Using ICD and CPT codes for PAD, and standard EMR data searches, team members had identified less than 10,000 patients with the disorder. However, once they developed a natural language processing tool designed to sift through text-based data, they discovered that there were at least 41,000 PAD patients in the population they were studying.

To get this kind of results, Just says, there are three key features a medical text analytics tool should have:

  • The medical text analytics software should tailor results to a given user’s needs. For example, he notes that if the user doesn’t have permission to view PHI, the analytics tool should display only nonprivate data.
  • Medical text analytics tools should integrate medical terminology to improve the scope of searches. For example, when a user does a search on the term “diabetes” the search tool should automatically be capable of displaying results for “NIDDM,” as this broadens the search to include more relevant content.
  • Text analytics algorithms should do more than just find relevant terms — they should provide context as well as content.
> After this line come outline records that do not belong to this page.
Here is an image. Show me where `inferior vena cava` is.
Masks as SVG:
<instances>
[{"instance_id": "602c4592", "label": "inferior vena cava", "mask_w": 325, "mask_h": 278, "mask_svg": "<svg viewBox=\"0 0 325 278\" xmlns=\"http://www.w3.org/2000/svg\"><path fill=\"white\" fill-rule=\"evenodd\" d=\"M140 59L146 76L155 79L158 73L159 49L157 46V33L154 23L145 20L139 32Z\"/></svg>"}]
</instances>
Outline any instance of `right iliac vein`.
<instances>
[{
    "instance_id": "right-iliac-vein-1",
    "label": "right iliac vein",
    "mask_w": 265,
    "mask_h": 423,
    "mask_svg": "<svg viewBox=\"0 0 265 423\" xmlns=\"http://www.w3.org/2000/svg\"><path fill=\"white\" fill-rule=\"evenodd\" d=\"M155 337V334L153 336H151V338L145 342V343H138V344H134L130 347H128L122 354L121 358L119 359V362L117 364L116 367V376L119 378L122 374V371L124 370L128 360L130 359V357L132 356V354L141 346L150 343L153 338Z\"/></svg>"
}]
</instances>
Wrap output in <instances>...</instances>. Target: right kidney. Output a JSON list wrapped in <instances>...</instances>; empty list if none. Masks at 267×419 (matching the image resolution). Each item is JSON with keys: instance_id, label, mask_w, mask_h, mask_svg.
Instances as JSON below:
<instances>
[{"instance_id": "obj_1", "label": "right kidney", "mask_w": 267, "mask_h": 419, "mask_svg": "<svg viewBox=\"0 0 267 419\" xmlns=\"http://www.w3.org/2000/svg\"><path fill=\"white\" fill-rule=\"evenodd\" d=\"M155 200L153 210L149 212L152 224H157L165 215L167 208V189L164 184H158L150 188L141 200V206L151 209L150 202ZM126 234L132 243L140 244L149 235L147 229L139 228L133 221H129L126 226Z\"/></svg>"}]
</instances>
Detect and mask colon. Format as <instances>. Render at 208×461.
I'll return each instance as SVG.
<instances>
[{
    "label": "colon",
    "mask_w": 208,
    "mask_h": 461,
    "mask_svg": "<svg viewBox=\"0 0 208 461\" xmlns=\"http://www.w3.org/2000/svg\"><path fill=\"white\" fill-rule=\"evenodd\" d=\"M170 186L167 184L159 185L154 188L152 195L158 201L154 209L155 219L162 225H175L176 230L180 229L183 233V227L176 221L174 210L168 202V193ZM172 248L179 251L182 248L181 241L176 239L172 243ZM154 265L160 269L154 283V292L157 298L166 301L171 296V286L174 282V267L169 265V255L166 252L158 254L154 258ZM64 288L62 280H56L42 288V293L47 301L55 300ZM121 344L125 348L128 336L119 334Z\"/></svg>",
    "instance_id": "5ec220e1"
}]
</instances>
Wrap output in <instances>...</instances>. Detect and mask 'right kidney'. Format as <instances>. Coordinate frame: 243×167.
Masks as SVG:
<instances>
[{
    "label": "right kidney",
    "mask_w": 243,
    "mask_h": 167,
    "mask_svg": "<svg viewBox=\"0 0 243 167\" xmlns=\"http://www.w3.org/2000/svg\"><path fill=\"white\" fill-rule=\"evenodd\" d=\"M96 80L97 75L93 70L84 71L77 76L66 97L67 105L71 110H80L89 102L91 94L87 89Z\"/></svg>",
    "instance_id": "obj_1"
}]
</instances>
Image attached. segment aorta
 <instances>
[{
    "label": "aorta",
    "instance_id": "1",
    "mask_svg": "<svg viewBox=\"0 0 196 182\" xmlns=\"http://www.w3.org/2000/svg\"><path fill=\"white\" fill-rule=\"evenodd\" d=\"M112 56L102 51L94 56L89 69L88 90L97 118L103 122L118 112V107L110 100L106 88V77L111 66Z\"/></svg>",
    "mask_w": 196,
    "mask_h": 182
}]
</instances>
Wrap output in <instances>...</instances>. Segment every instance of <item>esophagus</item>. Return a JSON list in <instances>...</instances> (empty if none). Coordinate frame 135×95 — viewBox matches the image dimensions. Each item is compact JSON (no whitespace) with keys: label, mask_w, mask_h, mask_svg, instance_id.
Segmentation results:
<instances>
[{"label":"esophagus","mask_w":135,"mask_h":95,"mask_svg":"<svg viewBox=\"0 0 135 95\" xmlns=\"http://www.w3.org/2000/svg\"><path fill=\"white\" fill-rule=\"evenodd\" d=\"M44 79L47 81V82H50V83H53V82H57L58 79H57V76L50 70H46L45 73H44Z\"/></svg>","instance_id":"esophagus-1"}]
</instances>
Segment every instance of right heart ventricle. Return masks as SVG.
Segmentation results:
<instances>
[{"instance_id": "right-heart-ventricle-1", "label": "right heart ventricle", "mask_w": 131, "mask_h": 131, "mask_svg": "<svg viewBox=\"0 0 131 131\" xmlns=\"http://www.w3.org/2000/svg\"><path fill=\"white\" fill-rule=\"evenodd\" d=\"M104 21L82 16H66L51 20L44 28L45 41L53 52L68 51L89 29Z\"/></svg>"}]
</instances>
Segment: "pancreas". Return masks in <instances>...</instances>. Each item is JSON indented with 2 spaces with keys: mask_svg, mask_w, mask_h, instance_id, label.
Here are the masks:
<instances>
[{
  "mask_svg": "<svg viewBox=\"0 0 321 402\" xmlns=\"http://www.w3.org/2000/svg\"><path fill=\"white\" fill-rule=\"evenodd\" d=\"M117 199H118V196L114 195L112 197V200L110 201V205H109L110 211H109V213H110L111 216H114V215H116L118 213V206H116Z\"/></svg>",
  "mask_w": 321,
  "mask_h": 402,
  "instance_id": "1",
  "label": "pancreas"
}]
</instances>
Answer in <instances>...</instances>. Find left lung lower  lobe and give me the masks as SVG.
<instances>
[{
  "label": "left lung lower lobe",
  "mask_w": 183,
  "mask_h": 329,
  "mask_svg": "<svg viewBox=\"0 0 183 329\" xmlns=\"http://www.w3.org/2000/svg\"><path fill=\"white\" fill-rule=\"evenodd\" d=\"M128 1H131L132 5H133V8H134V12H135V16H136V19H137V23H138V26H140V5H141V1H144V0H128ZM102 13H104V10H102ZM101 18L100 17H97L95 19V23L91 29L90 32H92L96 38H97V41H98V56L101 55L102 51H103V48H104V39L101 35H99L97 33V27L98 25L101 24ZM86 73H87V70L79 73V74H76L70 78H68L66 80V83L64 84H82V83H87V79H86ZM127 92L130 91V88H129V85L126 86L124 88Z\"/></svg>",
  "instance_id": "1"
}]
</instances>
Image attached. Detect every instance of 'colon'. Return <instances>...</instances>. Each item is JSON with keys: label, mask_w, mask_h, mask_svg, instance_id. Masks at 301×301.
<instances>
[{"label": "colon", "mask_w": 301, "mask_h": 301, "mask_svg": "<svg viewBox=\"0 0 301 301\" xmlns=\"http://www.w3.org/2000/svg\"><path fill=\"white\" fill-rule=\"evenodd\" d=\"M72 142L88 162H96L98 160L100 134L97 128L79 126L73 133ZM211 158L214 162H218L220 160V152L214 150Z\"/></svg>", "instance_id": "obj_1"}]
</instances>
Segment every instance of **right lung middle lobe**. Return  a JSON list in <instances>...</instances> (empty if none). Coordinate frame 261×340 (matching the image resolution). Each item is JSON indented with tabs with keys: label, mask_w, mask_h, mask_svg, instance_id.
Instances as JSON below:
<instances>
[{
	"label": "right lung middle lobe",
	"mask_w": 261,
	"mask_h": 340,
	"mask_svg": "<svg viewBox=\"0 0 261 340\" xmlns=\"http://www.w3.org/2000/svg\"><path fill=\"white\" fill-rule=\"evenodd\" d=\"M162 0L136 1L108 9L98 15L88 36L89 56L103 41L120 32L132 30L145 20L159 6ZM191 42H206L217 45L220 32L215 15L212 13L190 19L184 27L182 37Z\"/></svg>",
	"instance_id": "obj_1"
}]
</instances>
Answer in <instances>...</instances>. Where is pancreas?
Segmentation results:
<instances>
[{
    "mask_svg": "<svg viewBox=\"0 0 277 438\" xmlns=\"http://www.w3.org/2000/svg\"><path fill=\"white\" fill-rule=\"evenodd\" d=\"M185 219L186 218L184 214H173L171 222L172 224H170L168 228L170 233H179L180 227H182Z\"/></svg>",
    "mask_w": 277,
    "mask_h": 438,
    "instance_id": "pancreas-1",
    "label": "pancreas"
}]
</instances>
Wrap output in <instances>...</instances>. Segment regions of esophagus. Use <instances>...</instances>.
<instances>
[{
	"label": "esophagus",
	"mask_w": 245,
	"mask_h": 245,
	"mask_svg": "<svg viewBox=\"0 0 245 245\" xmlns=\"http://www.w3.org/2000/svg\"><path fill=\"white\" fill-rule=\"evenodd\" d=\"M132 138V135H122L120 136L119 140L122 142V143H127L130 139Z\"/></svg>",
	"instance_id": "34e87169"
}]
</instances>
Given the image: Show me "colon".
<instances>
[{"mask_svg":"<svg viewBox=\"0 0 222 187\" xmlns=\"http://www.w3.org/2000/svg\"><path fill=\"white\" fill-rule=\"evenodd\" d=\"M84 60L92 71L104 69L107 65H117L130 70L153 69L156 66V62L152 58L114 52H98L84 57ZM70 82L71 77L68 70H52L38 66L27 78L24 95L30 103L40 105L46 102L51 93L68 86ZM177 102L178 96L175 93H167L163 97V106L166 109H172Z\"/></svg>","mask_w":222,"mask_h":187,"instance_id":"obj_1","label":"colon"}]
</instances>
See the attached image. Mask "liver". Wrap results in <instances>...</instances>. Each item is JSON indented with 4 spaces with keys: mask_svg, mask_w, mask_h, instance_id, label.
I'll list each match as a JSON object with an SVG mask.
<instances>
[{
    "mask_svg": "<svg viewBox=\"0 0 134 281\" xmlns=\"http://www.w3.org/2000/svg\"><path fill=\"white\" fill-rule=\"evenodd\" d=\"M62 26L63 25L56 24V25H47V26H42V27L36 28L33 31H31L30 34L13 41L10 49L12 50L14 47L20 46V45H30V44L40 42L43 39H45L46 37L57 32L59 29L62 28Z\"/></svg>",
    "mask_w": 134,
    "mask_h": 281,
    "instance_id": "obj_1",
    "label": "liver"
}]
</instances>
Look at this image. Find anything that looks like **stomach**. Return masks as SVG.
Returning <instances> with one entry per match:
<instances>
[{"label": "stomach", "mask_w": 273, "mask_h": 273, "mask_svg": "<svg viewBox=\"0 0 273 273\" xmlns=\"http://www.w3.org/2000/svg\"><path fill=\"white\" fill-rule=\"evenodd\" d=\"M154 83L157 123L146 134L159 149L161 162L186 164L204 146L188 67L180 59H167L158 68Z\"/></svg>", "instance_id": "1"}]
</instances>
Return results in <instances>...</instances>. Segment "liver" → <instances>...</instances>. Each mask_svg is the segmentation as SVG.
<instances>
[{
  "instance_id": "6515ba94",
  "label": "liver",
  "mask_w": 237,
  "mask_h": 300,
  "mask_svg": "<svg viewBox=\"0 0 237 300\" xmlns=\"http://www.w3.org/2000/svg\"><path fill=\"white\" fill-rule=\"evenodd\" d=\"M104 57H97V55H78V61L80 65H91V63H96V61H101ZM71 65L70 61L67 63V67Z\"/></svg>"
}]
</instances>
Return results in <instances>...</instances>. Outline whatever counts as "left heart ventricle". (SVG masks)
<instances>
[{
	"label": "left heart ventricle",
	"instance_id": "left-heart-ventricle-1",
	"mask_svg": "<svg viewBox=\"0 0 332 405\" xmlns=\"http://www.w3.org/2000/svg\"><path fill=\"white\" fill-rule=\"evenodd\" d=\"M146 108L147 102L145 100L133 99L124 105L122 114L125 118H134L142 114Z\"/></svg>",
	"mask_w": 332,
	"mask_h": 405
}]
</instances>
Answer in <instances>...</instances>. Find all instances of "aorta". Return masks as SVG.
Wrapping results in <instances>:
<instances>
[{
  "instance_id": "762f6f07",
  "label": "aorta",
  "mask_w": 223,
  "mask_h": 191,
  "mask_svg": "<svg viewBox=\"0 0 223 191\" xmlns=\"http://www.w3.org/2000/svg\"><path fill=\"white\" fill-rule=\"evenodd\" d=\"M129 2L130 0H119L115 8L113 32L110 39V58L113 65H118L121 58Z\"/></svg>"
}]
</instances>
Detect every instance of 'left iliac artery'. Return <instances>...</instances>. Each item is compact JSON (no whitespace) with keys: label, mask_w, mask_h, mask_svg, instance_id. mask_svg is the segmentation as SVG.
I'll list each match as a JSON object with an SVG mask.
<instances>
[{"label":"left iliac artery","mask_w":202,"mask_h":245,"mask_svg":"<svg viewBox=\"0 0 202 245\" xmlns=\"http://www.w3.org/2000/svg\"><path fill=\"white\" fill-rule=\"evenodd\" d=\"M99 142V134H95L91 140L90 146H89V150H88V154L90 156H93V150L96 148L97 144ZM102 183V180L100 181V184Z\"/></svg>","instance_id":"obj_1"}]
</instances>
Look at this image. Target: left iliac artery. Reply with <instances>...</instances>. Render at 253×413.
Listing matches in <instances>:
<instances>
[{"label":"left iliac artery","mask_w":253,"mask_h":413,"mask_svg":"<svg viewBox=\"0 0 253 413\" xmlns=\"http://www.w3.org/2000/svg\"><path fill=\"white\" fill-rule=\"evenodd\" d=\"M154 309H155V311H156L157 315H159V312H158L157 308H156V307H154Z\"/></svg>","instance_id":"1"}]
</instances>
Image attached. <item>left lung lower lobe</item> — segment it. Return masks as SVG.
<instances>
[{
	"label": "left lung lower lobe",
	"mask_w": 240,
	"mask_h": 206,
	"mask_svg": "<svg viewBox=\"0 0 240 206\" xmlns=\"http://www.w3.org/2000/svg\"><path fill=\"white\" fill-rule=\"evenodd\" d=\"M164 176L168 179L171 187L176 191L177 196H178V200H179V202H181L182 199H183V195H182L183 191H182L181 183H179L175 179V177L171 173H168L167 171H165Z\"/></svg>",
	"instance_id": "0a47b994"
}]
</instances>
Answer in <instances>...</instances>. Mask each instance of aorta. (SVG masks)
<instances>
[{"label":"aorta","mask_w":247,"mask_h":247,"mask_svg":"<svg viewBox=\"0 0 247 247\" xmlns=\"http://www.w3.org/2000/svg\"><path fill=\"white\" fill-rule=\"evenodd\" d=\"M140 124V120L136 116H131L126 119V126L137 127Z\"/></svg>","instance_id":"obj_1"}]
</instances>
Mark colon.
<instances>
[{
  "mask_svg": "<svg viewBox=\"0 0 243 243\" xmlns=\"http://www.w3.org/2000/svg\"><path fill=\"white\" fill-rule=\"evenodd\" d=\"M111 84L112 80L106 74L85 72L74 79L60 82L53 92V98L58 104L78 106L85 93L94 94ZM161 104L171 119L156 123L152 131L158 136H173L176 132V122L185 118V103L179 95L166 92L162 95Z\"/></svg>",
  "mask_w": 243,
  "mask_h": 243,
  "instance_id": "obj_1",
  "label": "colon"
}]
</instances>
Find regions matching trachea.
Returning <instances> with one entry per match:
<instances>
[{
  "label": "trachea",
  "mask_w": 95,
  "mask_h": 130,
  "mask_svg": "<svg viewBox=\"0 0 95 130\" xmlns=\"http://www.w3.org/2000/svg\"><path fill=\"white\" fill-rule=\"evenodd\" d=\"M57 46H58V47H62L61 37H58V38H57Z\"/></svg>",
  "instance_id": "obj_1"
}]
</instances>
For example, a search for patients with “pneumonia,” done with considering context, would also bring up phrases like “no history of pneumonia.” A better tool would be able to rule out phrases like “no history of pneumonia,” or “family history of pneumonia” from a search for patients who have been treated for this illness.

The piece goes into far more detail than I can summarize here, so I recommend you read it in full if you’re interested in leveraging text analytics for your organization.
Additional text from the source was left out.